Op 29 april 2014 nog, dienden wij bij de Nationale Kamer een volledig dossier in ten laste van het kantoor Leroy.
Aangezien wij geen enkel officieel antwoord kregen, hebben wij de Nationale Kamer op 10 oktober van vorig jaar per brief herinnerd aan dit dossier… maar mochten tot op heden geen antwoord ontvangen!
Blijven de gerechtsdeurwaarders dan definitief ongestraft ?
Wij nodigen u uit om ons een kopie van uw geschillendossiers te sturen zodat wij uw klachten kunnen verzamelen om deze gebundeld aan de Nationale Kamer van Gerechtsdeurwaarders over te maken.
Bij het uitblijven van een antwoord vanwege de Nationale Kamer, zullen uw dossiers ons helpen om dit probleem onder de aandacht te brengen van onze politici.
En wij zullen ervoor blijven pleiten dat gerechtsdeurwaarders - in het kader van de minnelijke invordering - onderworpen worden aan de controle en de sancties van de FOD Economie (zoals het geval is voor alle andere incassobureaus).

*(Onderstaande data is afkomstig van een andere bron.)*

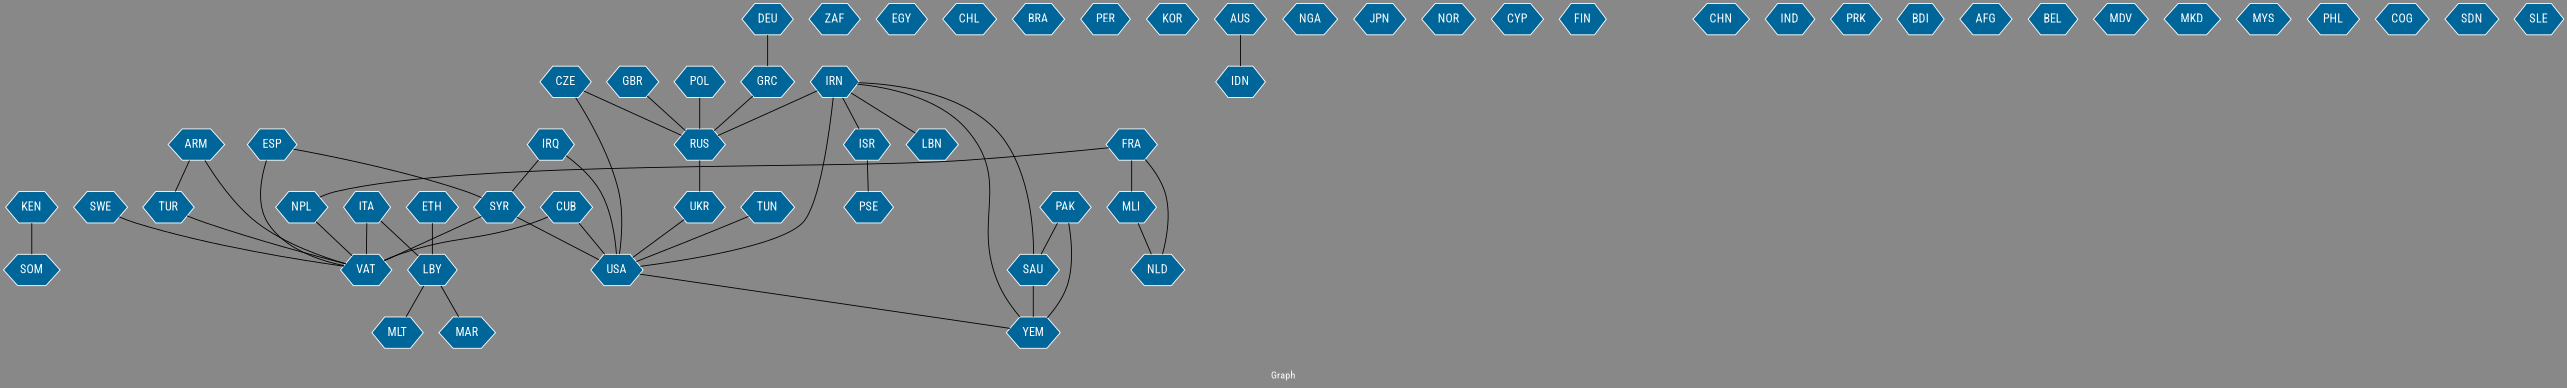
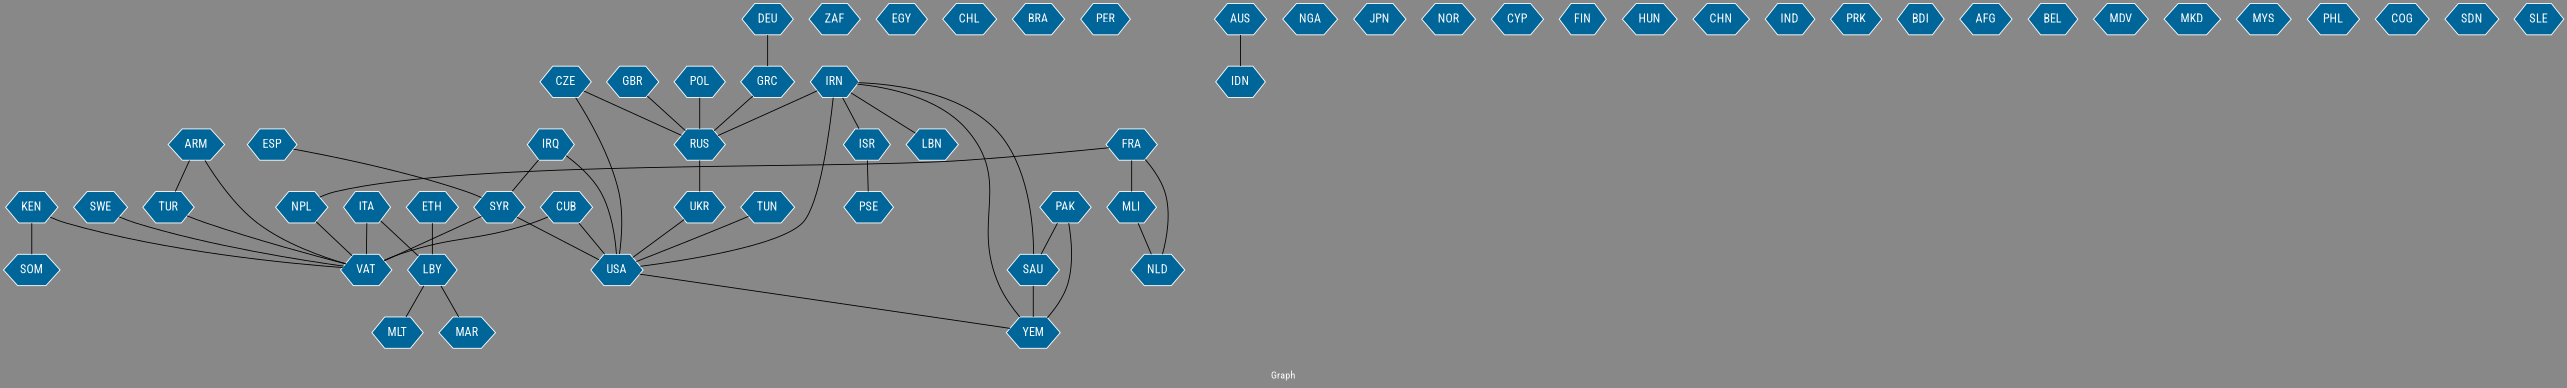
  graph {
    bgcolor="#888888"
    fontcolor=white
    fontname="Roboto Condensed"
    fontsize=12
    label="Graph"
    node [color=white fillcolor="#006699" fontcolor=white fontname="Roboto Condensed" shape=hexagon style=filled]
    edge [arrowhead=open color=black fontcolor=white fontname="Roboto Condensed" fontsize=12 weight=1]
    n1 [label=CUB]
    n2 [label=VAT]
    n3 [label=USA]
    n4 [label=YEM]
    n5 [label=GRC]
    n6 [label=RUS]
    n7 [label=UKR]
    n8 [label=ZAF]
    n9 [label=IRN]
    n10 [label=SAU]
    n11 [label=ISR]
    n12 [label=LBN]
    n13 [label=PSE]
    n14 [label=ITA]
    n15 [label=LBY]
    n16 [label=MLT]
    n17 [label=MAR]
    n18 [label=ETH]
    n19 [label=SYR]
    n20 [label=EGY]
    n21 [label=PAK]
    n22 [label=SOM]
    n23 [label=ESP]
    n24 [label=FRA]
    n25 [label=NPL]
    n26 [label=MLI]
    n27 [label=NLD]
    n28 [label=CHL]
    n29 [label=BRA]
    n30 [label=PER]
    n31 [label=TUR]
    n32 [label=IRQ]
-   n33 [label=KOR]
    n34 [label=TUN]
    n35 [label=GBR]
    n36 [label=IDN]
    n37 [label=DEU]
    n38 [label=NGA]
    n39 [label=KEN]
    n40 [label=SWE]
    n41 [label=JPN]
    n42 [label=AUS]
    n43 [label=NOR]
    n44 [label=CYP]
    n45 [label=FIN]
    n46 [label=ARM]
+   n47 [label=HUN]
    n48 [label=CHN]
    n49 [label=IND]
    n50 [label=POL]
    n51 [label=PRK]
    n52 [label=BDI]
    n53 [label=AFG]
    n54 [label=BEL]
    n55 [label=MDV]
    n56 [label=MKD]
    n57 [label=CZE]
    n58 [label=MYS]
    n59 [label=PHL]
    n60 [label=COG]
    n61 [label=SDN]
    n62 [label=SLE]
    n1 -- n2 [weight=3]
    n1 -- n3 [weight=9]
    n3 -- n4
    n5 -- n6 [weight=2]
    n6 -- n7 [weight=4]
    n7 -- n3 [weight=2]
    n9 -- n3 [weight=5]
    n9 -- n4 [weight=3]
    n9 -- n6 [weight=3]
    n9 -- n10 [weight=2]
    n9 -- n11
    n9 -- n12
    n10 -- n4 [weight=5]
    n11 -- n13 [weight=2]
    n14 -- n2 [weight=3]
    n14 -- n15 [weight=4]
    n15 -- n16
    n15 -- n17
    n18 -- n15 [weight=4]
    n19 -- n2 [weight=2]
    n19 -- n3
    n21 -- n4
    n21 -- n10
    n23 -- n19
    n24 -- n25
    n24 -- n26 [weight=3]
    n24 -- n27 [weight=3]
    n25 -- n2
    n26 -- n27 [weight=3]
    n31 -- n2
    n32 -- n3
    n32 -- n19
    n34 -- n3
    n35 -- n6
    n37 -- n5 [weight=2]
-   n23 -- n2
+   n39 -- n2
    n39 -- n22 [weight=4]
    n40 -- n2 [weight=2]
    n42 -- n36 [weight=2]
    n46 -- n2
    n46 -- n31
    n50 -- n6 [weight=2]
    n57 -- n3
    n57 -- n6
  }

Wij zijn immers van mening dat alle actoren die zich professioneel bezig houden met de minnelijke invordering van schulden van de consument aan dezelfde controle moeten worden onderworpen. Dat is de reden waarom ook deurwaarders en advocaten zich verplicht zouden moeten inschrijven bij de FOD Economie om de minnelijke invordering te mogen beoefenen, waarbij ze dus ook zouden worden blootgesteld aan administratieve sancties (schorsing en intrekking van de inschrijving) van deze administratie (naast de mogelijkheid die deze laatste heeft om haar vaststellingen over te maken aan het openbaar ministerie).
Er bestaat geen enkele objectieve reden om deze of gene beroepscategorie vrij te stellen van deze controle.
Misschien zullen we in deze uiteindelijk toch het pleit kunnen winnen!
.
Wij hebben vernomen dat de Nationale Kamer een richtlijn van 03/02/2020 heeft uitgevaardigd die Richtlijn 2013-001 betreffende de minnelijke invordering gewoon heeft ingetrokken.
Deze laatste is niet vervangen, wat betekent dat de Nationale Kamer besloten heeft om zelfs de meest gemene praktijken van gerechtsdeurwaarders in de minnelijke fase door de vingers te zien.
.
Dit is natuurlijk een heel slecht signaal dat wij pas met 2 jaar vertraging vernemen, aangezien deze richtlijnen nooit gepubliceerd worden.